Exercise
What you should give back is a precise copy of the lines below from the one containing "244 | 176 |" through the one containing "Third, love is not easily angered.", with no pictures.

Entries provided
-*-*-

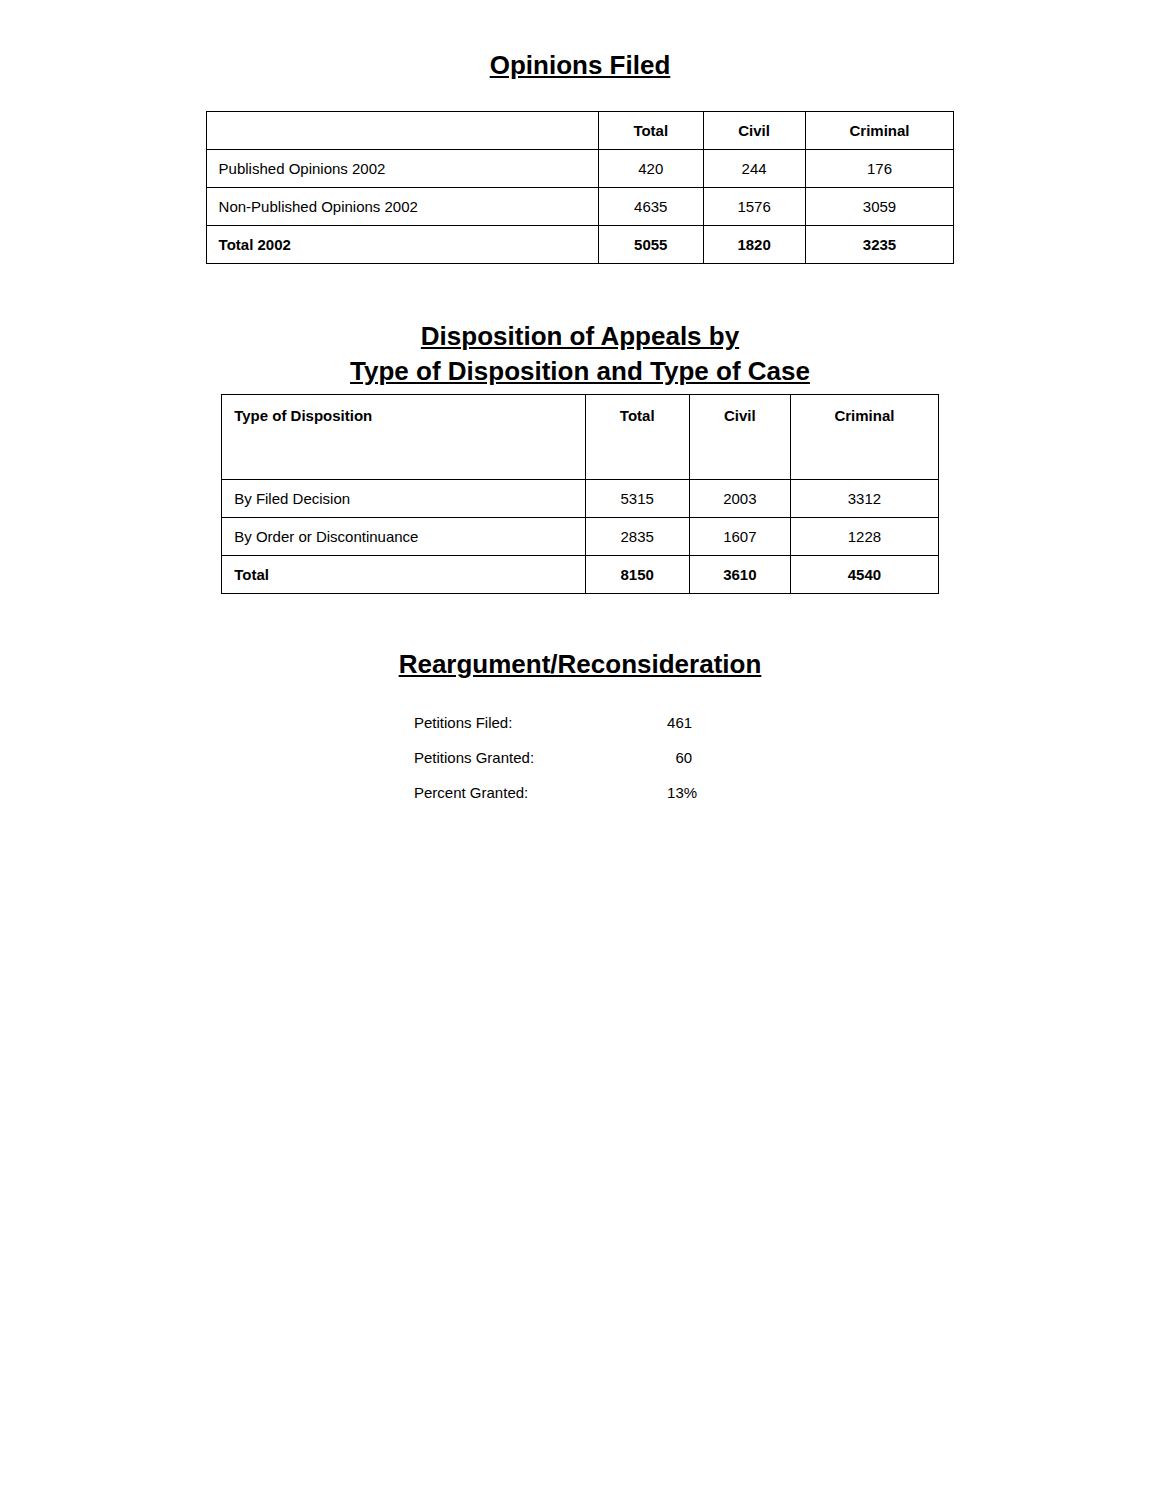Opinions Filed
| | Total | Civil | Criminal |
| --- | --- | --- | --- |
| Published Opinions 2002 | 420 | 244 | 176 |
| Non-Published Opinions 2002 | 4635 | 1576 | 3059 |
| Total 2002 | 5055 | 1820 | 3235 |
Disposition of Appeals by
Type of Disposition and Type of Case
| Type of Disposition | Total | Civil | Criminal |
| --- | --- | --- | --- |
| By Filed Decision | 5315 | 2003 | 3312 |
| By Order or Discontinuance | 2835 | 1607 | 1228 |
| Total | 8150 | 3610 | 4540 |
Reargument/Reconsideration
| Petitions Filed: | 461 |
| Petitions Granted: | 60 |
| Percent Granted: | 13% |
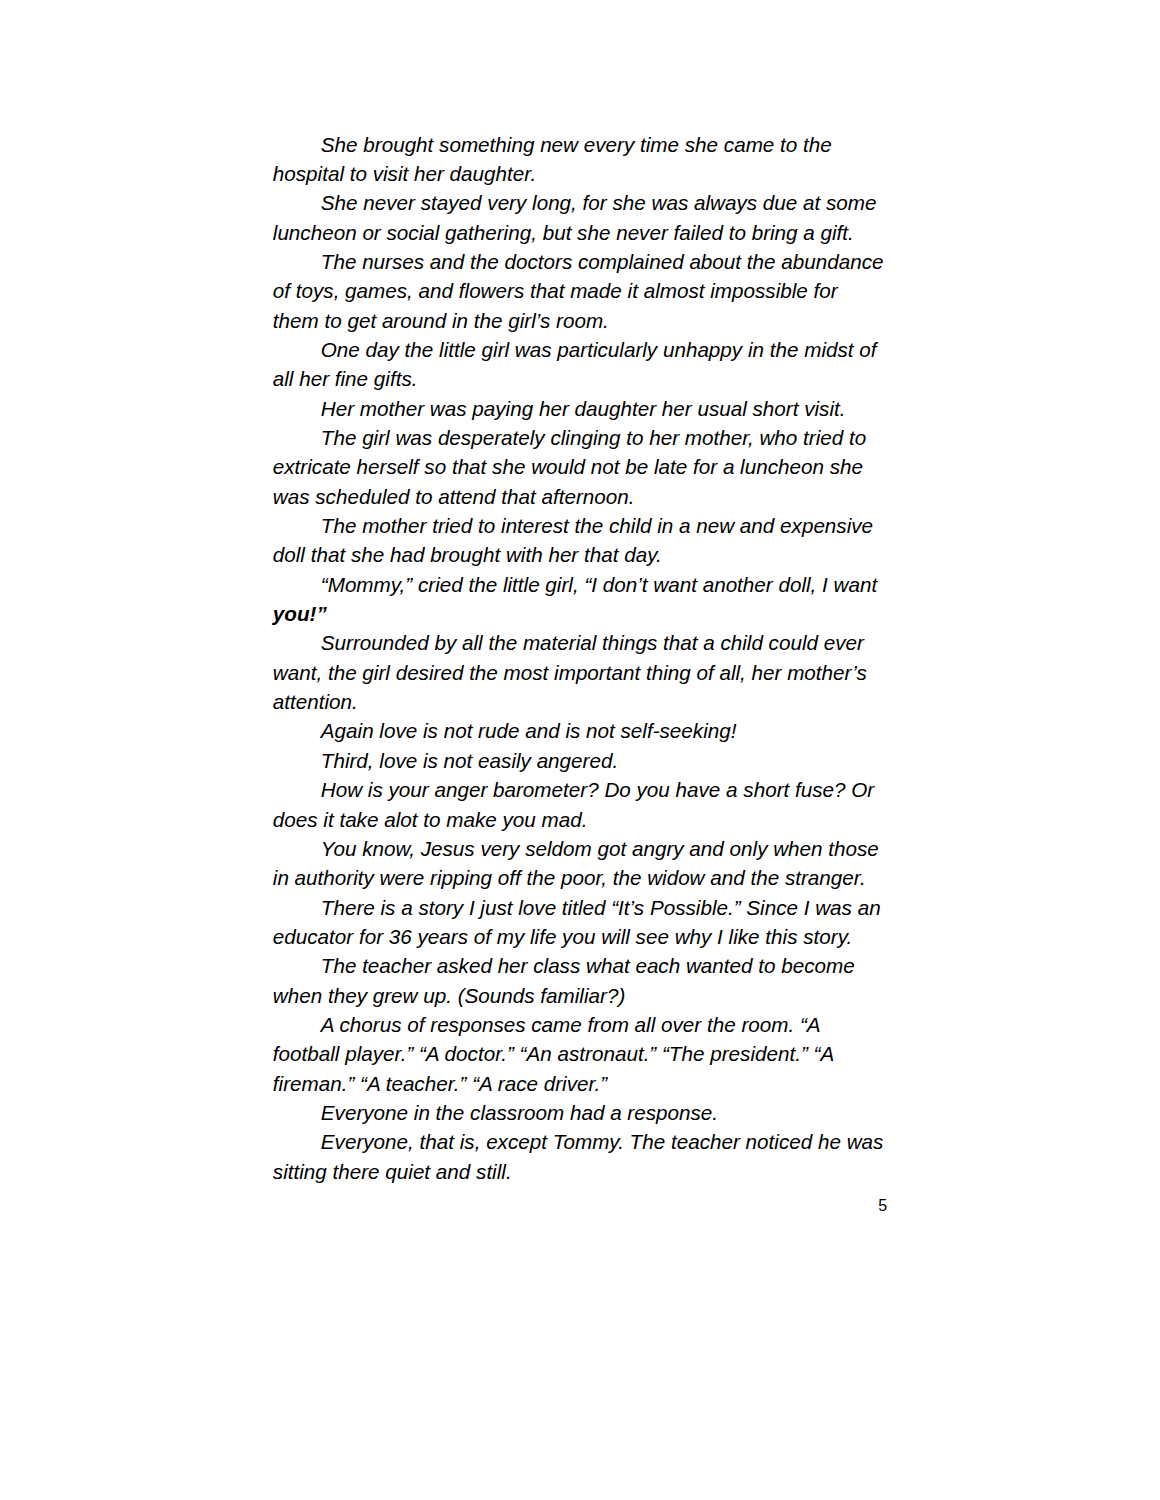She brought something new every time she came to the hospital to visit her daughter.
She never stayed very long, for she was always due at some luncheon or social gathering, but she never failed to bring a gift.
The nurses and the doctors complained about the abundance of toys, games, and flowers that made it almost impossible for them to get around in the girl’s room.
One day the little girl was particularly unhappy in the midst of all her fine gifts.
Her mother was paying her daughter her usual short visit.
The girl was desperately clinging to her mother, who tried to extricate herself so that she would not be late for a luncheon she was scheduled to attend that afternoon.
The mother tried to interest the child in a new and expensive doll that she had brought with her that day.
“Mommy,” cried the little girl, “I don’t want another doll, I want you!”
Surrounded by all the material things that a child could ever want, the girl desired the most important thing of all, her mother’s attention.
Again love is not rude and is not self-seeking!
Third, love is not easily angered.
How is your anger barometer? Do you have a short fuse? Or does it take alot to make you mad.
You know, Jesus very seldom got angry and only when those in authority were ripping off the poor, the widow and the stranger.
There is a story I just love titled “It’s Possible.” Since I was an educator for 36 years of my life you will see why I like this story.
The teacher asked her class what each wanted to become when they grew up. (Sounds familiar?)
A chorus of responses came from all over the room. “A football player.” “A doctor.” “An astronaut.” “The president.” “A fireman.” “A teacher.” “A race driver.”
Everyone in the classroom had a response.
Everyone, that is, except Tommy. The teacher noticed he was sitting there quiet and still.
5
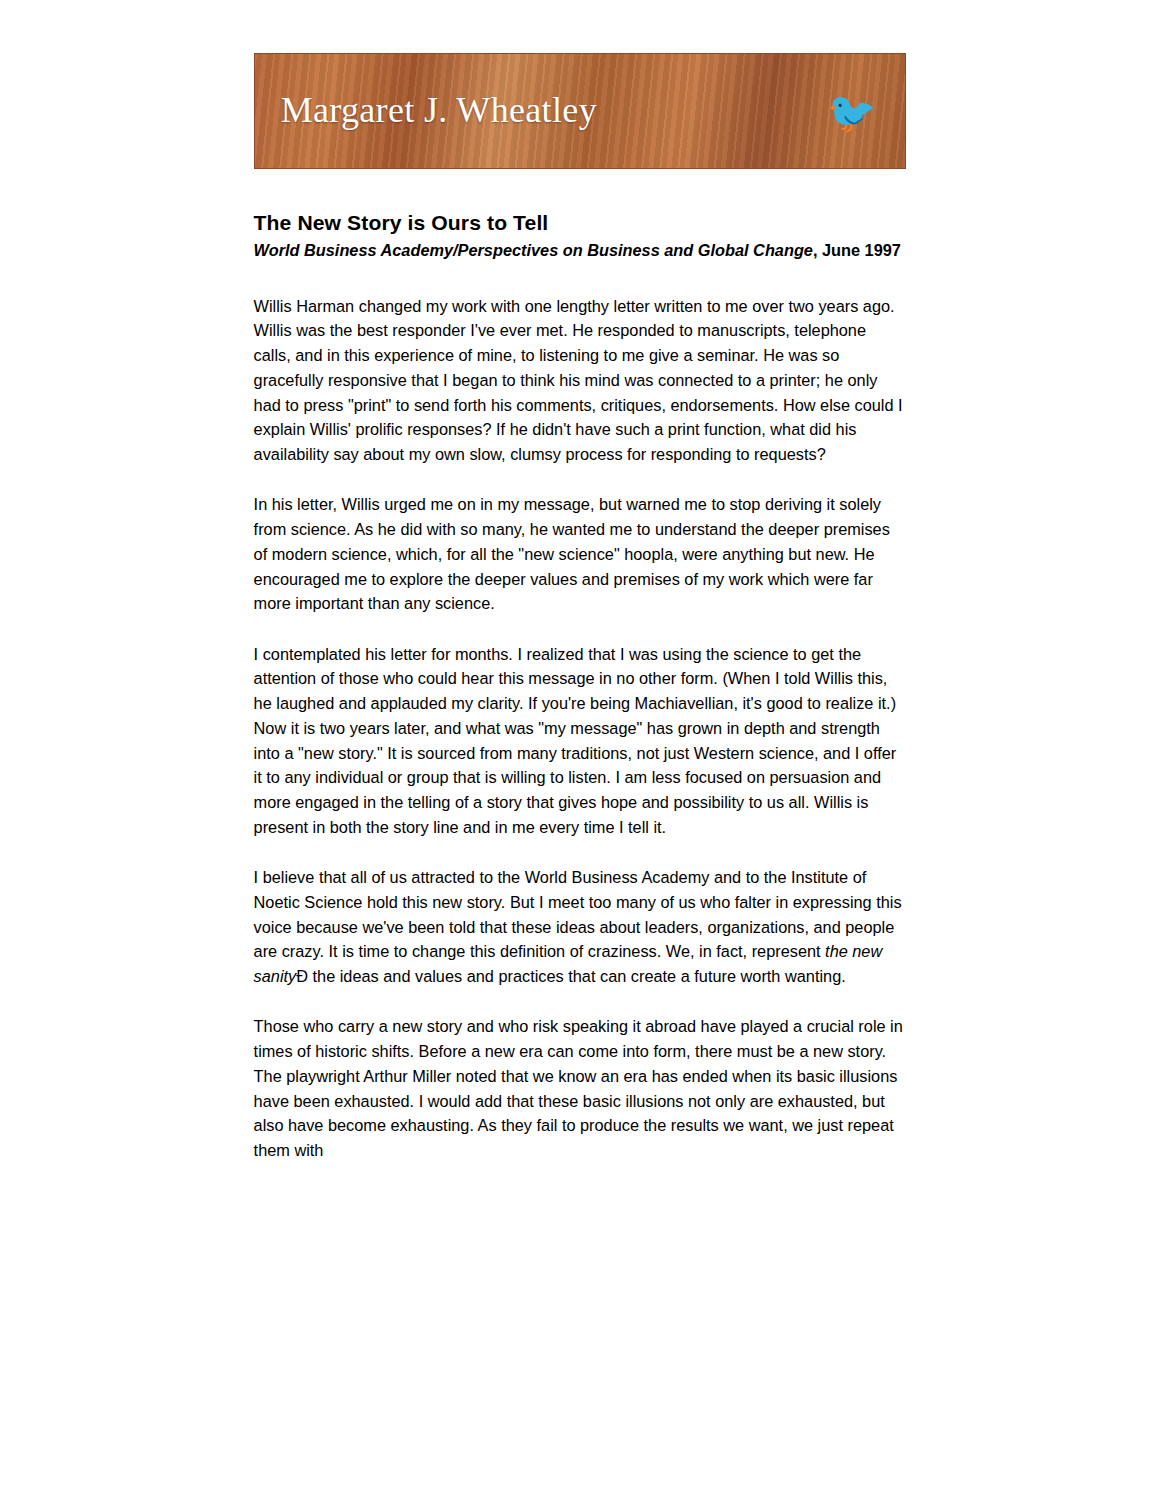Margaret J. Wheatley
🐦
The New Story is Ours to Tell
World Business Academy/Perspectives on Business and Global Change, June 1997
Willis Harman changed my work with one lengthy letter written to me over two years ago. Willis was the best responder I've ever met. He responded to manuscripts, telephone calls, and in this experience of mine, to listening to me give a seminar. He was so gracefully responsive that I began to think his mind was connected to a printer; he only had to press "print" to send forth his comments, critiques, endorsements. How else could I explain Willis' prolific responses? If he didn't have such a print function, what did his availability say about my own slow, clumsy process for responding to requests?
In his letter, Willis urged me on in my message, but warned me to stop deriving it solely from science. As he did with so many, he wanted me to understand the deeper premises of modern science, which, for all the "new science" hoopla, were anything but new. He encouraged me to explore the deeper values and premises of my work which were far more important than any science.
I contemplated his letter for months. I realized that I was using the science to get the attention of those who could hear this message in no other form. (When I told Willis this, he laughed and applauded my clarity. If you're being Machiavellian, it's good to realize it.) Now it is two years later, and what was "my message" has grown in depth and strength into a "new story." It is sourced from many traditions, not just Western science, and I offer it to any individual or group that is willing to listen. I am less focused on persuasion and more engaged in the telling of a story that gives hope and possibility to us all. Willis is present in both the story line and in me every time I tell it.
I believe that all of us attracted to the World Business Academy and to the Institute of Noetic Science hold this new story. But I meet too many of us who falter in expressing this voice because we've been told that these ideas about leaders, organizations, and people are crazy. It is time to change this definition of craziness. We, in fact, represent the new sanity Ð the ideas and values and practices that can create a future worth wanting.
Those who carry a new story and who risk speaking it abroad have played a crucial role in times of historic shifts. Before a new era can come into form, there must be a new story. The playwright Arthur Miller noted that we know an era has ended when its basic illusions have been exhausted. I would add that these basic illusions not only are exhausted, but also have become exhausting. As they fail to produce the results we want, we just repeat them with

-*-*-

Response to the exercise
| Published Opinions 2002 | 420 | 244 | 176 |
| Non-Published Opinions 2002 | 4635 | 1576 | 3059 |
| Total 2002 | 5055 | 1820 | 3235 |
Disposition of Appeals by
Type of Disposition and Type of Case
| Type of Disposition | Total | Civil | Criminal |
| --- | --- | --- | --- |
| By Filed Decision | 5315 | 2003 | 3312 |
| By Order or Discontinuance | 2835 | 1607 | 1228 |
| Total | 8150 | 3610 | 4540 |
Reargument/Reconsideration
| Petitions Filed: | 461 |
| Petitions Granted: | 60 |
| Percent Granted: | 13% |
She brought something new every time she came to the hospital to visit her daughter.
She never stayed very long, for she was always due at some luncheon or social gathering, but she never failed to bring a gift.
The nurses and the doctors complained about the abundance of toys, games, and flowers that made it almost impossible for them to get around in the girl’s room.
One day the little girl was particularly unhappy in the midst of all her fine gifts.
Her mother was paying her daughter her usual short visit.
The girl was desperately clinging to her mother, who tried to extricate herself so that she would not be late for a luncheon she was scheduled to attend that afternoon.
The mother tried to interest the child in a new and expensive doll that she had brought with her that day.
“Mommy,” cried the little girl, “I don’t want another doll, I want you!”
Surrounded by all the material things that a child could ever want, the girl desired the most important thing of all, her mother’s attention.
Again love is not rude and is not self-seeking!
Third, love is not easily angered.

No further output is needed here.